The Bulldogs won their second National Title of the decade. The only other team to do so this decade is Boston College. The first Bulldog championship was in 2011, also decided at the Xcel Energy Center in St. Paul. Duluth only allowed 20 Notre Dame shots, blocking 21 before Shepard saw it. For his part, Shepard stopped 19 of the 20 Irish shots. Duluth is the third consecutive NCHC team to win the National Championship.

Left winger Blake Young was particularly emotional. A native of Battleford, Saskatchewan, he played with inspiration following the Humboldt tragedy.

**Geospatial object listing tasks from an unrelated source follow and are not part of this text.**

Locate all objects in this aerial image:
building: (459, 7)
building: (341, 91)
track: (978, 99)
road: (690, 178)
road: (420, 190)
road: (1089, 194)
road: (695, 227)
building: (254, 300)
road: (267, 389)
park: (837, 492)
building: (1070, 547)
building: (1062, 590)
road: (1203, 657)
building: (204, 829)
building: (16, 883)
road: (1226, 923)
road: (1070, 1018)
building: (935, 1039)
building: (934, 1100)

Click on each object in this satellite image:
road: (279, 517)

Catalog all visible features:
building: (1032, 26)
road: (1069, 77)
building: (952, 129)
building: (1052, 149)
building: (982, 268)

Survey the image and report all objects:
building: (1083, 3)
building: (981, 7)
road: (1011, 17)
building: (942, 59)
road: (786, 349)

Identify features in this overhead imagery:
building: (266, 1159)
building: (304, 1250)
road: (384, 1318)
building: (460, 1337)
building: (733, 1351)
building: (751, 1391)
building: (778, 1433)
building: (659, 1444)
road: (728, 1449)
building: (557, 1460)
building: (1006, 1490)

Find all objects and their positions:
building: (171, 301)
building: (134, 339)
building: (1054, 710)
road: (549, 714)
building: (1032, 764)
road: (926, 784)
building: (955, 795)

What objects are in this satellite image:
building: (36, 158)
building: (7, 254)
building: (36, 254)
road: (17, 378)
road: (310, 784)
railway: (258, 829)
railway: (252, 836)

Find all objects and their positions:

“It was definitely on my mind all of last night and all of today. And just told myself to go out there and lay it on the line for those guys who can’t anymore,” Young said.” I found out with my mom last night. It’s tough because Saskatchewan is such a tight-knit group of people, small communities, everyone knows everyone. Your heart aches when you hear news like that. I was fortunate enough to play with some of those guys on that team. It was definitely on my mind all of last night and all of today. And just told myself to go out there and lay it on the line for those guys who can’t anymore.”

Seniors Avery Peterson, Nick McCormack, Sammy Spurrell, Blake Young, Jared Thomas, and Captain Karson Kuhlman conclude their Duluth careers with a Conference Tournament crown, two Frozen Four appearances, two National Championship Game appearances, and the Bulldog’s second National Championship.